At least he found it before morning light, or rush hour, if that’s what you could call it here in Grizzly Falls. At least school buses wouldn’t stop at the corner where the children inside looking out the windows might see the obvious mistake.
Or perhaps this was something much worse. Could it be that someone knew what had happened in Tucson and was sending him a personal and humiliating message? Someone who wanted to embarrass him? Cecil Whitcomb, Peri’s father? He’d never been satisfied with Mullins’s slap on the wrist. Could he have traveled all the way north to Grizzly Falls for retribution? Cecil had wanted, no, make that demanded, Calvin’s resignation from the clergy and, as furious as he was, Cecil wouldn’t have been satisfied with a public flogging.

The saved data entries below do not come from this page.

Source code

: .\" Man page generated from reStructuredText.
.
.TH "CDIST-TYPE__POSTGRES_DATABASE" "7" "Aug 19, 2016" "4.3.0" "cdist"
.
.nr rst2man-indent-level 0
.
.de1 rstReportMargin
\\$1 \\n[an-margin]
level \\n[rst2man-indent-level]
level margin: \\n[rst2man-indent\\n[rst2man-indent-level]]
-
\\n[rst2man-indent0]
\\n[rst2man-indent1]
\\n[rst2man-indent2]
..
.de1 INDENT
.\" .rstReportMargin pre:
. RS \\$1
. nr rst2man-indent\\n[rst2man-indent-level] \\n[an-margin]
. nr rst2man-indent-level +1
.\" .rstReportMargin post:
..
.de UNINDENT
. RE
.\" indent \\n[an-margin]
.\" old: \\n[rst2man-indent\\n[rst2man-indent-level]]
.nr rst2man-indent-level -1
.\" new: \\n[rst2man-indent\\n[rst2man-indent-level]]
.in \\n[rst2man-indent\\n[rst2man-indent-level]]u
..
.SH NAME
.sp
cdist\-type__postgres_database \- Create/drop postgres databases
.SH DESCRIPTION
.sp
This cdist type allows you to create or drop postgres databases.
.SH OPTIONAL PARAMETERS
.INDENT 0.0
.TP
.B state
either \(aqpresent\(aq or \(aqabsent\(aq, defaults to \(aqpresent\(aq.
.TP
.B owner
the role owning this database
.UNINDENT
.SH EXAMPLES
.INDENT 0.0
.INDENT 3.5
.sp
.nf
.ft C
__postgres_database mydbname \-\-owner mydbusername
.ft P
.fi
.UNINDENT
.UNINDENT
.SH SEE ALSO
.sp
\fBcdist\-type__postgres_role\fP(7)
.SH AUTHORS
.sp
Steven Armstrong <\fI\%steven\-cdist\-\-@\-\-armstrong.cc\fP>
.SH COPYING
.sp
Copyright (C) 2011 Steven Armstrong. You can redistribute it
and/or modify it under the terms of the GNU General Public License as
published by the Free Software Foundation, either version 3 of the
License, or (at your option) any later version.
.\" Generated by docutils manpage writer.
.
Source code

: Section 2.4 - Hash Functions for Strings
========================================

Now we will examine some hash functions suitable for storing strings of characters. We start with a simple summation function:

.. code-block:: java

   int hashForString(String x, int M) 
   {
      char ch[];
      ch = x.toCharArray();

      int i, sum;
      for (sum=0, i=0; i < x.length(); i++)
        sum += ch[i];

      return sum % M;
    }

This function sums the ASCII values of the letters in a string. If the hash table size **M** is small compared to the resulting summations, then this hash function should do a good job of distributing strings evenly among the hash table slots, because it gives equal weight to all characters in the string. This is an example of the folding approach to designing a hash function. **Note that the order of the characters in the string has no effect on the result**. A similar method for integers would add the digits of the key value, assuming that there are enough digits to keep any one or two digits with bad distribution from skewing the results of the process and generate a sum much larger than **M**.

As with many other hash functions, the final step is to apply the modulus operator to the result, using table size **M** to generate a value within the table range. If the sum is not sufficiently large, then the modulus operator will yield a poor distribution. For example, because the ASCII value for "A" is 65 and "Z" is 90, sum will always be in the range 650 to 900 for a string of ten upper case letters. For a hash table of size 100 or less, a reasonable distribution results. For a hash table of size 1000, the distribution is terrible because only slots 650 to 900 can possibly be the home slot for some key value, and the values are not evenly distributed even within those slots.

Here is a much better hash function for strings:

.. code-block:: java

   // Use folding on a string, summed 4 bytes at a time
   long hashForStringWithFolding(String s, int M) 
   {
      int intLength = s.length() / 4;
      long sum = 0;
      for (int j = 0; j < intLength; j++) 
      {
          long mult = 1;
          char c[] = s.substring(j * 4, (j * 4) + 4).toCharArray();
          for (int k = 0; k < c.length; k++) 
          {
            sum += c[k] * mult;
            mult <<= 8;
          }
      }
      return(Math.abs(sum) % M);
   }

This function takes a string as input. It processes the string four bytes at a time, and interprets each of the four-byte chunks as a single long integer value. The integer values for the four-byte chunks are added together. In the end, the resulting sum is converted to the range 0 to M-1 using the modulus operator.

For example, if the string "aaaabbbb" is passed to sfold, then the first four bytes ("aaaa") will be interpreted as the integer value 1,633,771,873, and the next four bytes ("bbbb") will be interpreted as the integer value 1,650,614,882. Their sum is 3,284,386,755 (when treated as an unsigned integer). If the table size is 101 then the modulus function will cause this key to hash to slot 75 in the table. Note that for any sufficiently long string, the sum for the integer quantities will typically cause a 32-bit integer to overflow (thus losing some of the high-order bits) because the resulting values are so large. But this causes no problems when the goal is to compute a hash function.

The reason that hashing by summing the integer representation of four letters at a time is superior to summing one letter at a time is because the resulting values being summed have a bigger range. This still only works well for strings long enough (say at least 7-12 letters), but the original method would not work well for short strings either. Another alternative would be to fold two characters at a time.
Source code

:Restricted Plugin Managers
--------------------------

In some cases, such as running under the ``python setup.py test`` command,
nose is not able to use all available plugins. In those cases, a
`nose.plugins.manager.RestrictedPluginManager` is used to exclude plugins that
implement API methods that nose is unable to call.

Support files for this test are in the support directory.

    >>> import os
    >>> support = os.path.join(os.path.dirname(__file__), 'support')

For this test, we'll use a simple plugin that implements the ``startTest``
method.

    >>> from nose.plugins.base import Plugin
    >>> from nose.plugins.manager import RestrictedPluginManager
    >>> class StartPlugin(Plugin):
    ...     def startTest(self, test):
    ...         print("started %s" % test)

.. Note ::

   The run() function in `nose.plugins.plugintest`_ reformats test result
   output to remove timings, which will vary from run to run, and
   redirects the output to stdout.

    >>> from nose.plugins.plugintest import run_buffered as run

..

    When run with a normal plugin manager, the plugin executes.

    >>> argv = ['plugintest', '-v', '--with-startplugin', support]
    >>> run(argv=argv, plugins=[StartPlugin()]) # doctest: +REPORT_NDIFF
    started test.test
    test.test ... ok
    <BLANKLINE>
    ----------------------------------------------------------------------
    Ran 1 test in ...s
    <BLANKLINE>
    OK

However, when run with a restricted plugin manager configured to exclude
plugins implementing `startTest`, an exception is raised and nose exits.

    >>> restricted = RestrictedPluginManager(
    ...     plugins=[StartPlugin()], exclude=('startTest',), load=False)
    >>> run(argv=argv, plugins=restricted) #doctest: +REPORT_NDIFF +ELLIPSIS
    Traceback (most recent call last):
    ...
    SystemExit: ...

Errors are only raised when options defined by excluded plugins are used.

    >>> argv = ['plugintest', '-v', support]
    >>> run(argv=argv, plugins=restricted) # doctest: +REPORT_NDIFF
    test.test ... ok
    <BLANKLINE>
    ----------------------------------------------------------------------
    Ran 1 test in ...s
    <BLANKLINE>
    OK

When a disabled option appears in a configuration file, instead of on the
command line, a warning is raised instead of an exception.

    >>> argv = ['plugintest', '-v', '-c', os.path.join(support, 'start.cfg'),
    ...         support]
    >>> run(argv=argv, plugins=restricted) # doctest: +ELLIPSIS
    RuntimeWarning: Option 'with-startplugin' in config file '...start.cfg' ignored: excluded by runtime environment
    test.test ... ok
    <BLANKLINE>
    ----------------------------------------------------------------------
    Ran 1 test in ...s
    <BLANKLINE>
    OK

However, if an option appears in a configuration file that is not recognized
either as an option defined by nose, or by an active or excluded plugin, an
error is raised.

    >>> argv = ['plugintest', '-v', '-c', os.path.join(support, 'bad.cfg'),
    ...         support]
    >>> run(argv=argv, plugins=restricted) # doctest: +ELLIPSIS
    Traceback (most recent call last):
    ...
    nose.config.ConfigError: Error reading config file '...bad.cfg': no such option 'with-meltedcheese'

Nonetheless, he couldn’t afford a breath of scandal to whisper through this parish, so he had to get rid of the offensive statue or whatever it was. Using his gloved hand, he tried to dismantle the thing, but it was rock solid. Heavy. “Come on, come on,” h
e whispered, brushing the snow from the thing’s “head” with his gloved hand. Sure enough, it was an ice sculpture, the features definitely feminine, but in the darkness, it was difficult to see.
Taking the time to adjust one of the spotlights so it was easier to work, Preacher Mullins returned to the crèche and the offensive piece of “art.” Something was very off about this ... It was more than a prank. With mounting dread, his innards tightening with a dark, new fear, he carefully brushed more snow away to stare deeper into the face of the sculpture and his own heart turned to ice.
Inside the thick ice, he stared into the wide, blue eyes of a very dead and frozen woman.
Chapter 10
Pescoli’s jaw hardened as she shined her flashlight into the face of the dead woman, a face distorted by an inch or so of ice. “What the hell is this?” she whispered, wondering at who would place a dead woman, naked and encased in ice, in the middle of a nativity scene at a church. Her red hair fell to her shoulders, her skin so white as to be translucent. All trapped in a thick, molded layer of ice.
The entire area was roped off with crime scene tape, and the techs were going over the churchyard, looking for trace evidence in the snow. Preacher Mullins, who’d made the 911 call, was huddled under the overhang of a breezeway linking the parsonage with the church, and his wife, white-faced and shaken, stood at his side. Police vehicles were parked on the street and the road had been blocked, traffic diverted.
From an upstairs window of the two-storied Victorian parsonage, the silhouettes of three girls and another woman, someone from the church no doubt, were staring at the activity. Every once in a while, Lorraine Mullins glanced over her shoulder and shook her head, indicating her children were to be spared this horror, but as often as the children were shooed away from the window, they returned, fascinated.
Alvarez exhaled a pent-up breath as she checked in with the officer in charge. A news van had rumbled up and parked near the roadblock at the end of the street. Traffic slowed to a standstill as it passed and bystanders were collecting in groups.